Maybe the one that says, “What universe do you live in, lady?”
Or, maybe, they are just being kids. With selective hearing and a complete inability to reason. And, it turns out, the morning’s adventure had worn them out.
They BOTH fell asleep in the car on the way home. I put them in their beds an hour before their regular naptime, carrying them up one by one to their beds from the car. I put Elliott’s blanket on him, and he rolled over on his side, saying sleepily, “Good night, mama. I love you.” And I carried Rowen upstairs, feeling how small she still is, even if we expect her to be a big girl in so many ways. She clung to my neck as we went, and I laid her down in her bed.
And I’m sitting in here
decompressing. And telling the story while it’s still fresh (like wet
paint?), and banking on the fact that this will be funny someday.

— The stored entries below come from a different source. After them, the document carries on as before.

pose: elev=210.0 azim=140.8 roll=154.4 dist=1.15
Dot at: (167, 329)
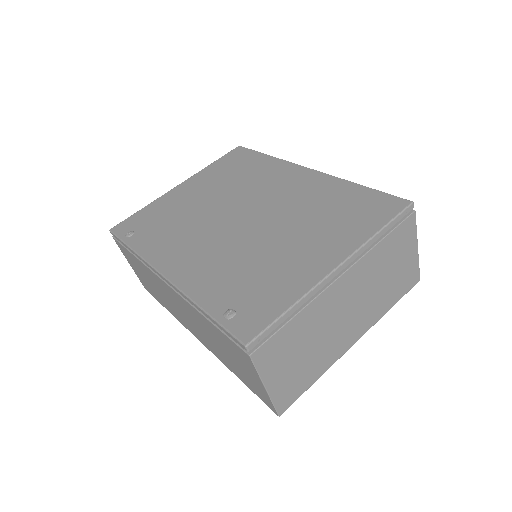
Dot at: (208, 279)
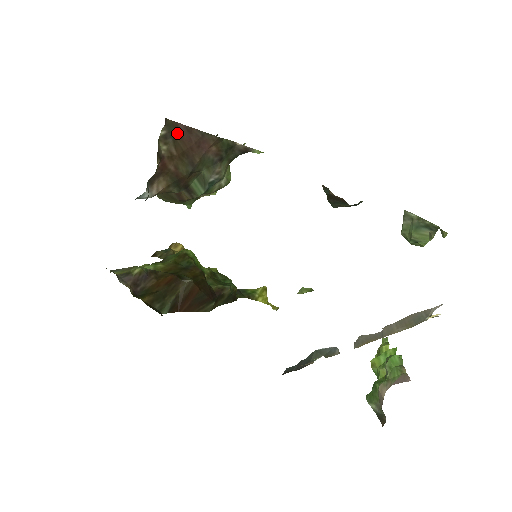
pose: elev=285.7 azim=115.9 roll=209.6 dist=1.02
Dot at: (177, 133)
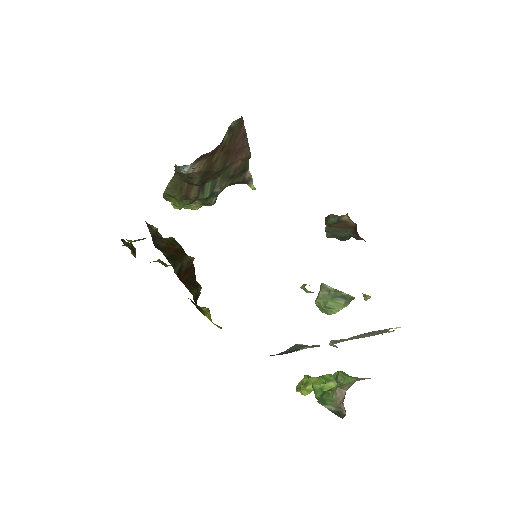
Dot at: (237, 132)
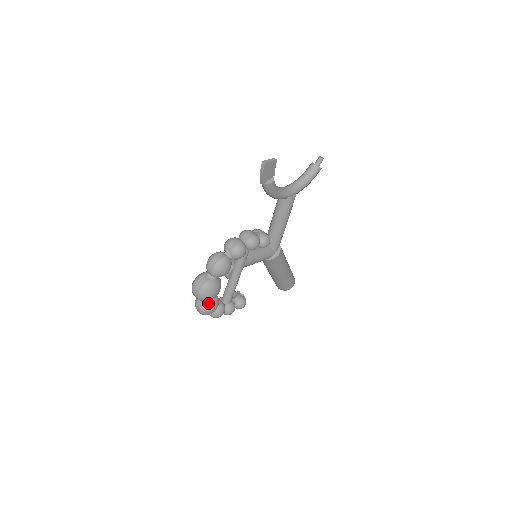
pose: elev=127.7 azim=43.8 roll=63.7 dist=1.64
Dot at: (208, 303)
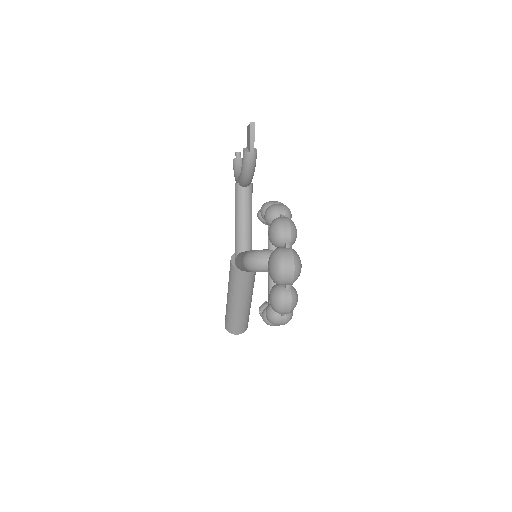
Dot at: (293, 288)
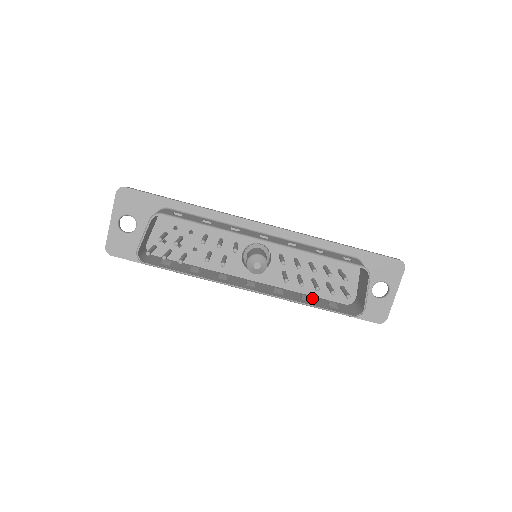
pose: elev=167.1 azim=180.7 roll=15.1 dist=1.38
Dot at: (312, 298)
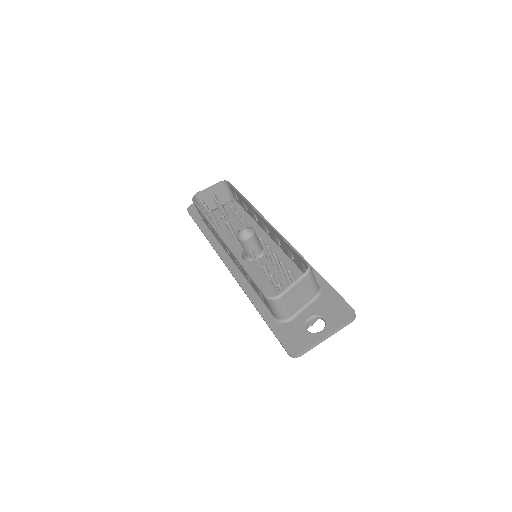
Dot at: occluded
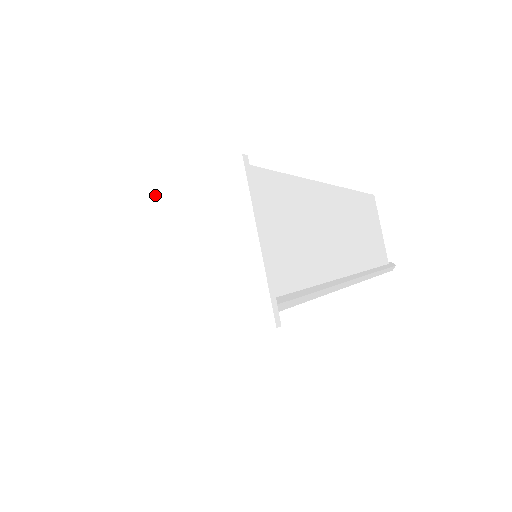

Uproariously funny. The kids might think that paint makes the superhero. But I know it’s the mamas and daddies who clean them up and sigh and grit their teeth and try to dole out appropriate punishment and wonder where they went wrong, and then simply just keep going while at the same time not doing or saying something that will be regretted later that are the heroes of stories like this one. I know we’re not the first to have craz-i-ness like this on a random morning when you thought things were humming along.
Got any “I was a superhero” stories to share?